Automatic configuration of direct routes behind NAT

Andrew Cowie andrew at operationaldynamics.com
Sun Mar 11 04:37:39 CET 2012


On Wed, 2012-02-22 at 15:28 +0100, Guus Sliepen wrote:
> On Wed, Feb 22, 2012 at 01:40:20PM +0000, Pedro Côrte-Real wrote:
> 
> > I setup Leaf1 and Leaf2 to connect to CentralNode and they both do and
> > everyone can talk to everyone.
> > 
> > However, when both Leaf's are behind the same NAT it would be nice if
> > they were able to figure that out and not have to go through
> > CentralNode for everything. Since the IP addresses are always changing
> > I can't configure an Address option. Is tinc able to just try and use
> > whatever is the current IP address of the two hosts and see if it can
> > communicate?
> 
> The current protocol does allow a client to send its own address to others.
> However, perhaps it could detect that it is trying to connect to a node that,
> as seen form CentralNode, has the same address as itself.
> 
> At the end of 2010 year two ways to deal with this were proposed, one by Daniel
> Schall and one by me, but nothing happened. In the last months there apparently
> has been an increased interest in a way for tinc to detect local peers, so I
> will try to get this merged before the next release.
> 
> > If they're behind the same NAT it would work and if not
> > it would just continue to go back and forth to CentralNode. In that
> > situation it would ideally use something like STUN so it could do away
> > with the central node even when both hosts are behind two different
> > NATs.
> 

> If they are not behind the same NAT, tinc does use a STUN-like technique to
> allow the Leafs to talk to each other directly (if the NAT devices allow that).
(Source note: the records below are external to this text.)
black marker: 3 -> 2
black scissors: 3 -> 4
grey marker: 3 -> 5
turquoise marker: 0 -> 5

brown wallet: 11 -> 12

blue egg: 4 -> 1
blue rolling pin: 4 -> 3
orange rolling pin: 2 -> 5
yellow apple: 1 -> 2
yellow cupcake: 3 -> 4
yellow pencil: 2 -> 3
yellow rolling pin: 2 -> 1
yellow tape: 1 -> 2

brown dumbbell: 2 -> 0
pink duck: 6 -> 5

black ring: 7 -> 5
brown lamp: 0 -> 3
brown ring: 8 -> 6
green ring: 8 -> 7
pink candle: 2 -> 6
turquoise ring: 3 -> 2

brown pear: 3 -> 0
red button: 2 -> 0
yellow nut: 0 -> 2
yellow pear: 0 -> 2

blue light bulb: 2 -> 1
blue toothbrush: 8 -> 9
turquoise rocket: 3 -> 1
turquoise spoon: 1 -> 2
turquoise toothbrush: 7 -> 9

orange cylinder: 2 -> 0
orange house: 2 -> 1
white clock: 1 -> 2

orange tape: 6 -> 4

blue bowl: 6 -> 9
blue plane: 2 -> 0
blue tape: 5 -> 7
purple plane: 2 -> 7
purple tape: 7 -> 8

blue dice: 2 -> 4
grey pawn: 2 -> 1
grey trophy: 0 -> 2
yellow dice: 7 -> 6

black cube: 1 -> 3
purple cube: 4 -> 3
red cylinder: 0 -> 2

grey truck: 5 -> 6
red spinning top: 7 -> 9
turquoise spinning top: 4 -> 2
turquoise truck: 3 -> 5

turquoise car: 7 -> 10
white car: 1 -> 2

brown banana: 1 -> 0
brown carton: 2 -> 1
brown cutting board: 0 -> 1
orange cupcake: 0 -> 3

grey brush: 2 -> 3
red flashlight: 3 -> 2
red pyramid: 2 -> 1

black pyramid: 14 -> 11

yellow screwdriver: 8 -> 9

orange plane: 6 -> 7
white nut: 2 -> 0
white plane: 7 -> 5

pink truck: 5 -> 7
As far as I can tell, the ICE protocol as used by Empathy to get a
Jingle audio or video call going simply transmits the addresses of *all*
local addresses. The the other side decides which has the lowest metric
(sic) cost, and of course if they are on the same subnet (ie tinc!) then
that's what they pick.

Perhaps tinc could do something analogous? If I advertise that I'm on
192.168.90.x and you are on 192.168.90.x then it's probably worth a shot
at attempting a direct connection. Sure it might not work (for not the
least reason that you might have conflicting overlapping private address
spaces on two actually remote clients) but mightn't it be easier than
e.g. braodcasting (which is very much limited to local segment only).